In this assignment we'll continue practicing with joins and aggregates.
We'll be using the pagila
schema in the class database. The tables
in the schema model a DVD rental store. Remember those!? 🤣 If you
drive down Whitney you'll still find one in operation: Best Video.
Though, it is no longer a video store, but rather
a non-profit video archive,
coffee shop, and music venue.
It's a great place to visit!
Well, the pagila
schemas holds movies (mostly older movies), customer,
employees, stores (locations), rentals, payments, and related data.
We're going to use these tables to answer some of the kinds of questions
in which management might be interested. In all cases, please pay
attention to column names and sort order!
As ever, when I inevitably find errors in this assignment, or parts of the assignment that need clarification, I will post in slack and update this starter code. (Of course, if you've already started, you won't see my updates automatically! You'll have to check Slack.) I'll also update this description on the class website.

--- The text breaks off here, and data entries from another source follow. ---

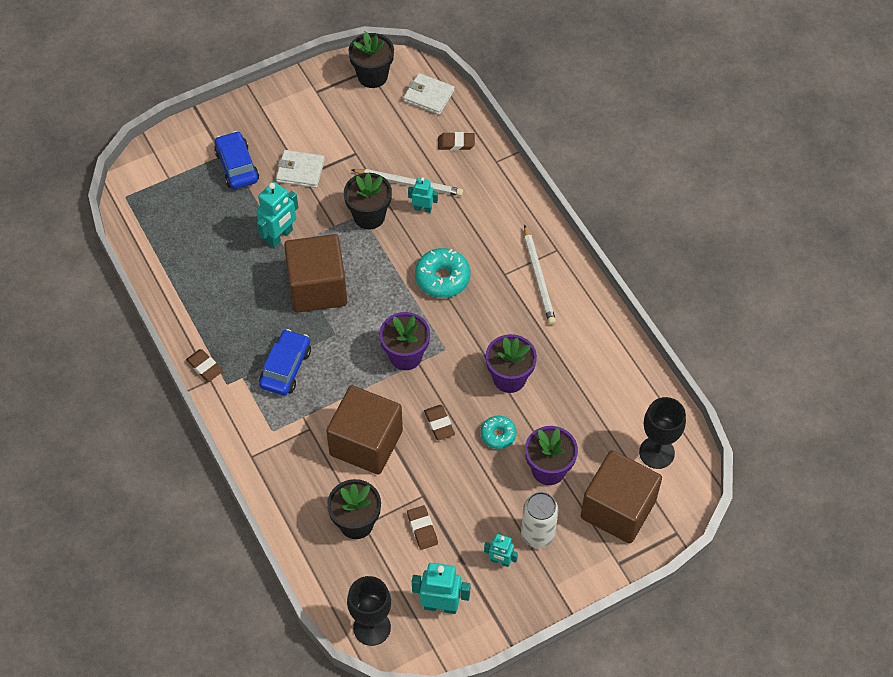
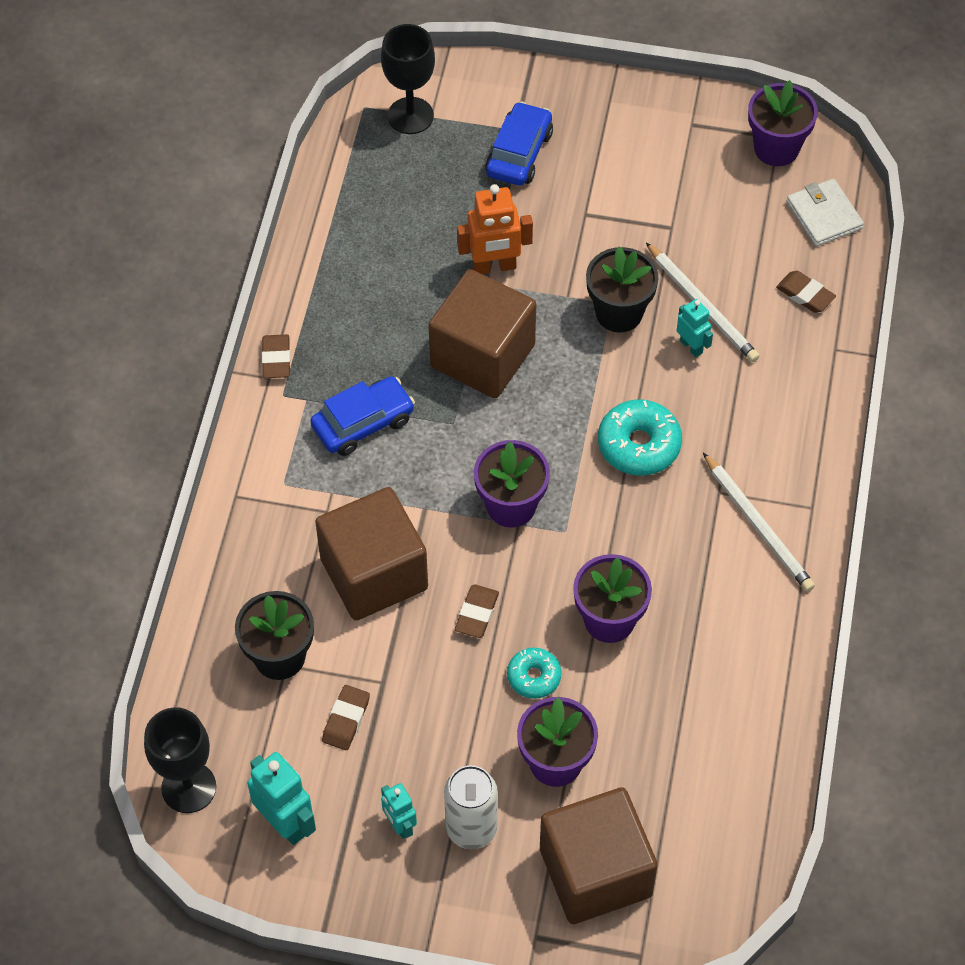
camera: 40 degrees right, 0 degrees up
turquoise robot [256,182,298,247] -> orange robot [457,184,533,274]
white wallet [276,150,325,188] -> none
black flower pot [348,32,394,88] -> purple flower pot [748,80,818,166]
white pencil [524,225,556,325] -> white pencil turned 60 degrees counterclockwise [703,453,815,592]
black goblet [639,397,686,469] -> black goblet moved to [381,24,435,134]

To get started, accept this GitHub Classroom invite and then paste your repo URL in the class website.
Various updates based on feedback from Jean Chen.

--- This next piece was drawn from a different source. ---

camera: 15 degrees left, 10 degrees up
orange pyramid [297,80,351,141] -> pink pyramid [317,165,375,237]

Updates based on feedback from Gary Yan.
- Q1 Actor Names: The Readme.md file is missing formatting for last_name and first_name in the second last sentence of the file; (CHANGED)

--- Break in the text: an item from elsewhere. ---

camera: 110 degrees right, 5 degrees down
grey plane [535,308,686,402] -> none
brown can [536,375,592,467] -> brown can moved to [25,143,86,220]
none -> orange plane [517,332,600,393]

- Q4 Staff Payments: Not sure how explicit you want your instructions to be, but I had to also sort the names by alphabetical to match my answer with the example table; (CHANGED, but I also need to get my grading working such that for some questions order does not matter.)
- Q6 Film Inventory: Does not name the tables to use for the SQL query, but assumed to be a JOIN of the tables film and inventory; (CHANGED)
- Q10 Most Popular: Unless I'm misunderstanding something, I think you also need to JOIN the rental table as well? The payment table only contains rental_id and that needs to be converted into a category_id based on the chain rental_id -> inventory_id -> film_id -> category_id; (CHANGED, that is correct, though in the future I will not specify what tables are needed because it ought to be obvious from the schema.)
- Q11 Rental Statistics: Is it a problem if the format Datagrip gives the answer in is a different format to what is in the example table? I assume this is a settings thing and not a data output issue. (This is not a problem. Your query will be run in a PostgreSQL client that is not Datagrip, so as long as your query is matches hime we should be fine.)
We suggest you complete the questions in the following order
- 00-actors-with-letter-a
- 01-actor_names
- 02-actor_names_count
- 03-staff-addresses
- 04-staff-payment-total
- 05-count-ratings
- 06-film-inventory-count
- 07-count-film-actors
- 08-total-custom-payments
- 09-most-rented-movies
- 10-most-popular-genres
- 11-rental-return-stats
As you complete questions, you can mark them as complete in this Markdown file, but you don't have to do so. See this example.